Top of Task data

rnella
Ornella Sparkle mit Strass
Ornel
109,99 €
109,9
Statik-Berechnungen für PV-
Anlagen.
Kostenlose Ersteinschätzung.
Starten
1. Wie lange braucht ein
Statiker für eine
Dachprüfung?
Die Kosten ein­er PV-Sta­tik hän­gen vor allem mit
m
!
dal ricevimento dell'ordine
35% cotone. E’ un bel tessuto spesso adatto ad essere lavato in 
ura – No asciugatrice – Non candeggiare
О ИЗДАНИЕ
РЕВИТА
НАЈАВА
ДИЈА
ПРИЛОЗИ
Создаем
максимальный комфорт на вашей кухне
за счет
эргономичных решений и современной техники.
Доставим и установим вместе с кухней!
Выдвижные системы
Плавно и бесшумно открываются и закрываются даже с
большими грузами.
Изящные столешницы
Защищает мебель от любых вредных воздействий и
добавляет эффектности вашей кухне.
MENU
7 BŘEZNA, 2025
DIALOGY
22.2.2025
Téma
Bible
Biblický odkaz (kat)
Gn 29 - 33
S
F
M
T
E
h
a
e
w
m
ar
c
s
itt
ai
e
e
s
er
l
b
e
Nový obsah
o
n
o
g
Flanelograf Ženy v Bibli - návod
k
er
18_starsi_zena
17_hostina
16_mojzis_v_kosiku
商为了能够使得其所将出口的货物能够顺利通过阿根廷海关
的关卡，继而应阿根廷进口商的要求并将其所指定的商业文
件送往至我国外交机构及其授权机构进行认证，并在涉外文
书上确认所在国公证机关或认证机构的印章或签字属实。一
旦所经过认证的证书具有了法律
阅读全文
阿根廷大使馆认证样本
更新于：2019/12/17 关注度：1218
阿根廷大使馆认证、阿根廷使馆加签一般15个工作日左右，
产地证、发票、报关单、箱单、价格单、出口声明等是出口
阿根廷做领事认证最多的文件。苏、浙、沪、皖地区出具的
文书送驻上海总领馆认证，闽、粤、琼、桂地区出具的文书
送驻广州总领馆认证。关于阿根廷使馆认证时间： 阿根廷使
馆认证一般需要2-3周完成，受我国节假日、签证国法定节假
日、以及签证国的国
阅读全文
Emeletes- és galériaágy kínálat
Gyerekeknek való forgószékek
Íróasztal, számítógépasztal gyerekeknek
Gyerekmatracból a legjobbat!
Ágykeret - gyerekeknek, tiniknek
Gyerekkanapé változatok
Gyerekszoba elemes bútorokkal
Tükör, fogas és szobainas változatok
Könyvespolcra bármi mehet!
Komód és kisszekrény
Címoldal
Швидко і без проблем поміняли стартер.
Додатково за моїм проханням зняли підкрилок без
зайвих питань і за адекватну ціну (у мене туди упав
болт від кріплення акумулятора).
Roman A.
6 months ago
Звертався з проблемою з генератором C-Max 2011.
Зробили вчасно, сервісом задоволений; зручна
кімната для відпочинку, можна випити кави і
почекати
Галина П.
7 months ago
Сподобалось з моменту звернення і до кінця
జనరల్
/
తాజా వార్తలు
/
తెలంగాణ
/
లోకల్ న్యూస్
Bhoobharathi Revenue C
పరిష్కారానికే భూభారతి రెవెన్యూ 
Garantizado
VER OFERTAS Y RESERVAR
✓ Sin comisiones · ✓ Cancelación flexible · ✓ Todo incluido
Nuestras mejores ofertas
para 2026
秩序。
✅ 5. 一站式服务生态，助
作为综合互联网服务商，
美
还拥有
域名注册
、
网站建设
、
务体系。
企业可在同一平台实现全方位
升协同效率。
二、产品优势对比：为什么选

Bottom of Task data

## What needs to be done
Repeat the lines above with every word intact.

## Exercise solution
rnella
Ornella Sparkle mit Strass
Ornel
109,99 €
109,9
Statik-Berechnungen für PV-
Anlagen.
Kostenlose Ersteinschätzung.
Starten
1. Wie lange braucht ein
Statiker für eine
Dachprüfung?
Die Kosten ein­er PV-Sta­tik hän­gen vor allem mit
m
!
dal ricevimento dell'ordine
35% cotone. E’ un bel tessuto spesso adatto ad essere lavato in 
ura – No asciugatrice – Non candeggiare
О ИЗДАНИЕ
РЕВИТА
НАЈАВА
ДИЈА
ПРИЛОЗИ
Создаем
максимальный комфорт на вашей кухне
за счет
эргономичных решений и современной техники.
Доставим и установим вместе с кухней!
Выдвижные системы
Плавно и бесшумно открываются и закрываются даже с
большими грузами.
Изящные столешницы
Защищает мебель от любых вредных воздействий и
добавляет эффектности вашей кухне.
MENU
7 BŘEZNA, 2025
DIALOGY
22.2.2025
Téma
Bible
Biblický odkaz (kat)
Gn 29 - 33
S
F
M
T
E
h
a
e
w
m
ar
c
s
itt
ai
e
e
s
er
l
b
e
Nový obsah
o
n
o
g
Flanelograf Ženy v Bibli - návod
k
er
18_starsi_zena
17_hostina
16_mojzis_v_kosiku
商为了能够使得其所将出口的货物能够顺利通过阿根廷海关
的关卡，继而应阿根廷进口商的要求并将其所指定的商业文
件送往至我国外交机构及其授权机构进行认证，并在涉外文
书上确认所在国公证机关或认证机构的印章或签字属实。一
旦所经过认证的证书具有了法律
阅读全文
阿根廷大使馆认证样本
更新于：2019/12/17 关注度：1218
阿根廷大使馆认证、阿根廷使馆加签一般15个工作日左右，
产地证、发票、报关单、箱单、价格单、出口声明等是出口
阿根廷做领事认证最多的文件。苏、浙、沪、皖地区出具的
文书送驻上海总领馆认证，闽、粤、琼、桂地区出具的文书
送驻广州总领馆认证。关于阿根廷使馆认证时间： 阿根廷使
馆认证一般需要2-3周完成，受我国节假日、签证国法定节假
日、以及签证国的国
阅读全文
Emeletes- és galériaágy kínálat
Gyerekeknek való forgószékek
Íróasztal, számítógépasztal gyerekeknek
Gyerekmatracból a legjobbat!
Ágykeret - gyerekeknek, tiniknek
Gyerekkanapé változatok
Gyerekszoba elemes bútorokkal
Tükör, fogas és szobainas változatok
Könyvespolcra bármi mehet!
Komód és kisszekrény
Címoldal
Швидко і без проблем поміняли стартер.
Додатково за моїм проханням зняли підкрилок без
зайвих питань і за адекватну ціну (у мене туди упав
болт від кріплення акумулятора).
Roman A.
6 months ago
Звертався з проблемою з генератором C-Max 2011.
Зробили вчасно, сервісом задоволений; зручна
кімната для відпочинку, можна випити кави і
почекати
Галина П.
7 months ago
Сподобалось з моменту звернення і до кінця
జనరల్
/
తాజా వార్తలు
/
తెలంగాణ
/
లోకల్ న్యూస్
Bhoobharathi Revenue C
పరిష్కారానికే భూభారతి రెవెన్యూ 
Garantizado
VER OFERTAS Y RESERVAR
✓ Sin comisiones · ✓ Cancelación flexible · ✓ Todo incluido
Nuestras mejores ofertas
para 2026
秩序。
✅ 5. 一站式服务生态，助
作为综合互联网服务商，
美
还拥有
域名注册
、
网站建设
、
务体系。
企业可在同一平台实现全方位
升协同效率。
二、产品优势对比：为什么选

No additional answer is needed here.